Material for this task ::
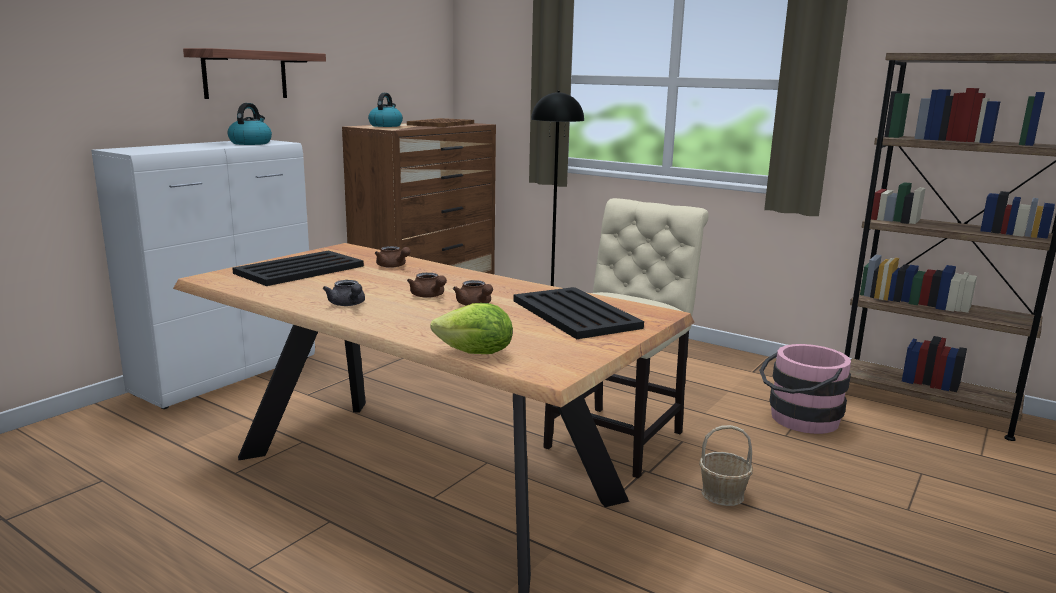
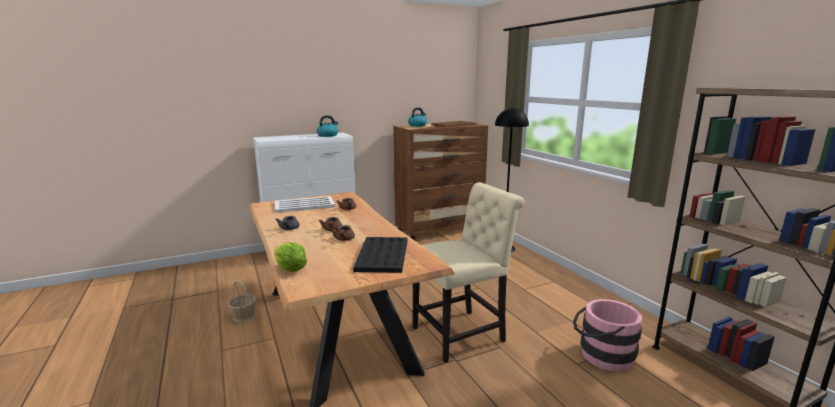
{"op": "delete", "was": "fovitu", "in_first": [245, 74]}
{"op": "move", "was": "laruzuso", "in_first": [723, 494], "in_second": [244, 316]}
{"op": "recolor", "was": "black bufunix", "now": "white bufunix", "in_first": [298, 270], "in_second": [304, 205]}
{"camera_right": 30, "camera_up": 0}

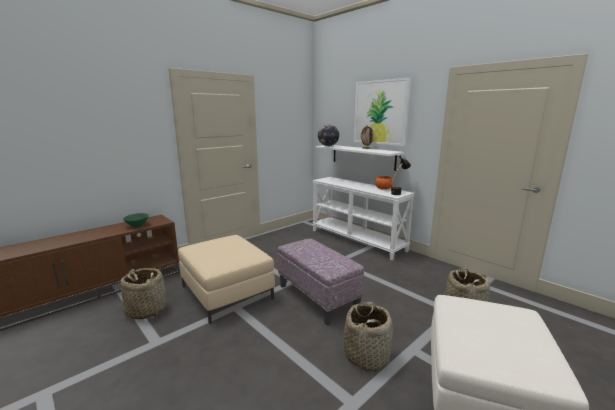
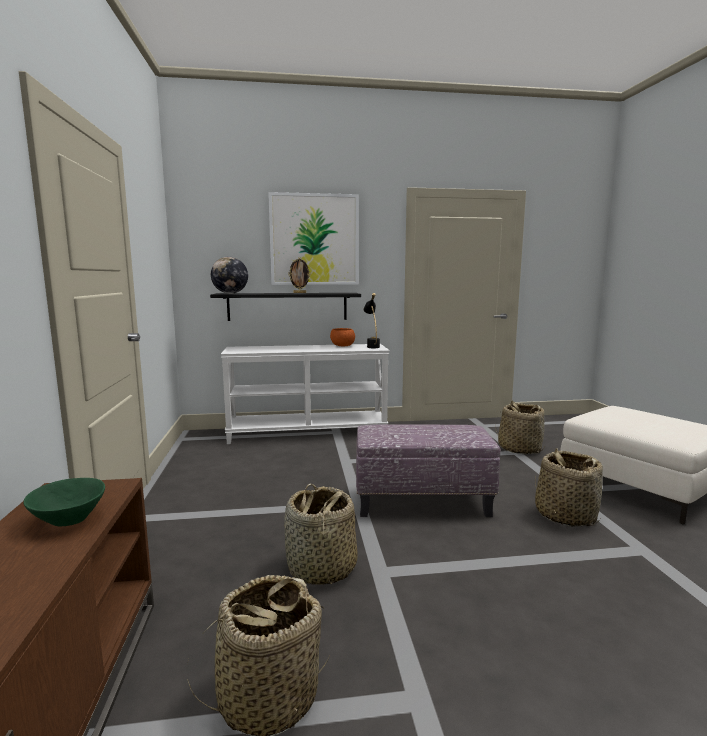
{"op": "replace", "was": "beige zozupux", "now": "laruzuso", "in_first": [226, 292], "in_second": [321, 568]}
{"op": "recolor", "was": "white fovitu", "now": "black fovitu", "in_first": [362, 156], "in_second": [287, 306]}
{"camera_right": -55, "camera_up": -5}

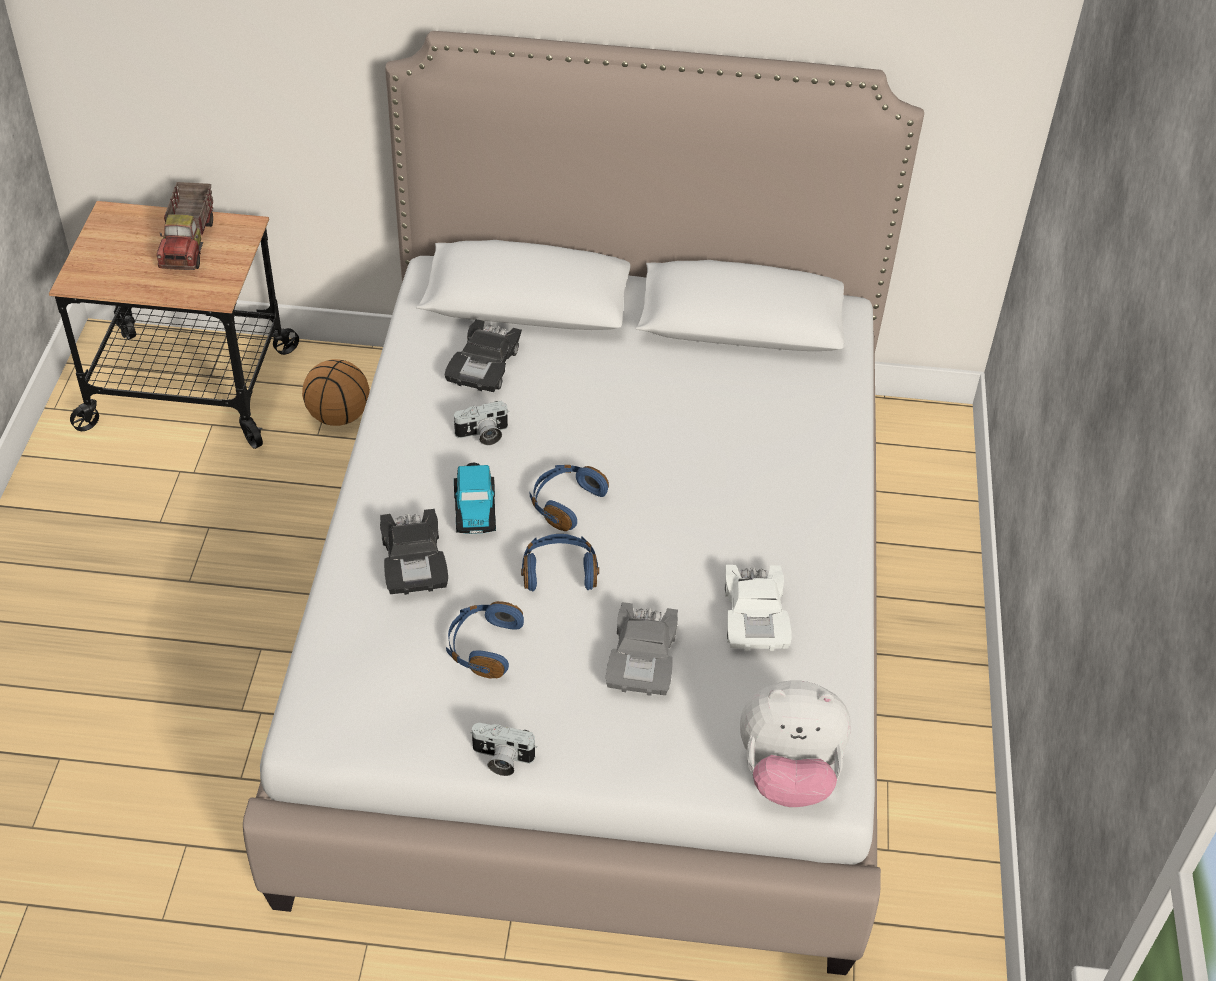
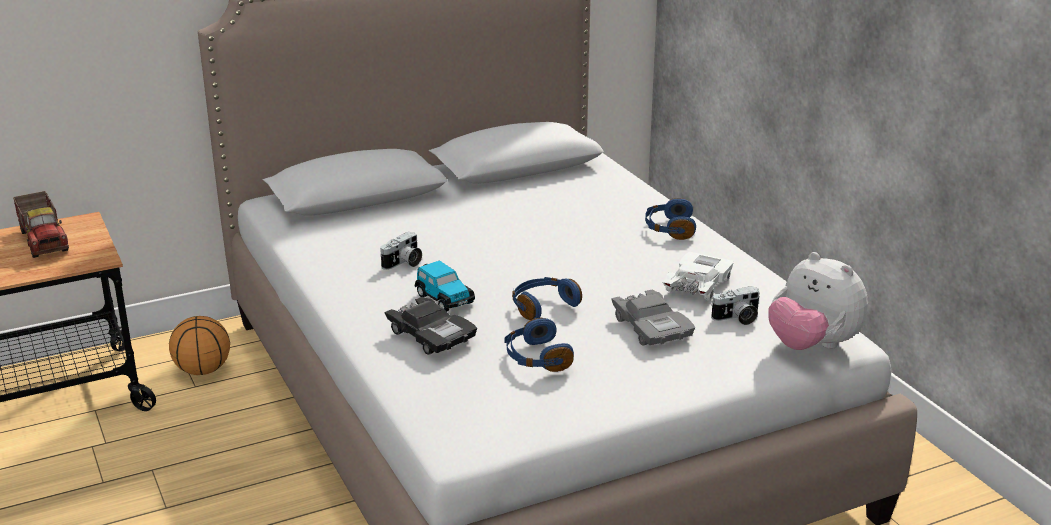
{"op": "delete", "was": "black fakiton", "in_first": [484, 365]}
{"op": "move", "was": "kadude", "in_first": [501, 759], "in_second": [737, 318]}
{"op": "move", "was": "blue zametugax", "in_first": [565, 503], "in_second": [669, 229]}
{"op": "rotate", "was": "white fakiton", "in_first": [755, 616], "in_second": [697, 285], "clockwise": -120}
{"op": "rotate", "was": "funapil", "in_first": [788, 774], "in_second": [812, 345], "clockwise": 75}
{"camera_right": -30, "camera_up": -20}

Task to complete :: Please set down each entry word for word, without its images.

Worked solution ::
{"op": "delete", "was": "fovitu", "in_first": [245, 74]}
{"op": "move", "was": "laruzuso", "in_first": [723, 494], "in_second": [244, 316]}
{"op": "recolor", "was": "black bufunix", "now": "white bufunix", "in_first": [298, 270], "in_second": [304, 205]}
{"camera_right": 30, "camera_up": 0}

{"op": "replace", "was": "beige zozupux", "now": "laruzuso", "in_first": [226, 292], "in_second": [321, 568]}
{"op": "recolor", "was": "white fovitu", "now": "black fovitu", "in_first": [362, 156], "in_second": [287, 306]}
{"camera_right": -55, "camera_up": -5}

{"op": "delete", "was": "black fakiton", "in_first": [484, 365]}
{"op": "move", "was": "kadude", "in_first": [501, 759], "in_second": [737, 318]}
{"op": "move", "was": "blue zametugax", "in_first": [565, 503], "in_second": [669, 229]}
{"op": "rotate", "was": "white fakiton", "in_first": [755, 616], "in_second": [697, 285], "clockwise": -120}
{"op": "rotate", "was": "funapil", "in_first": [788, 774], "in_second": [812, 345], "clockwise": 75}
{"camera_right": -30, "camera_up": -20}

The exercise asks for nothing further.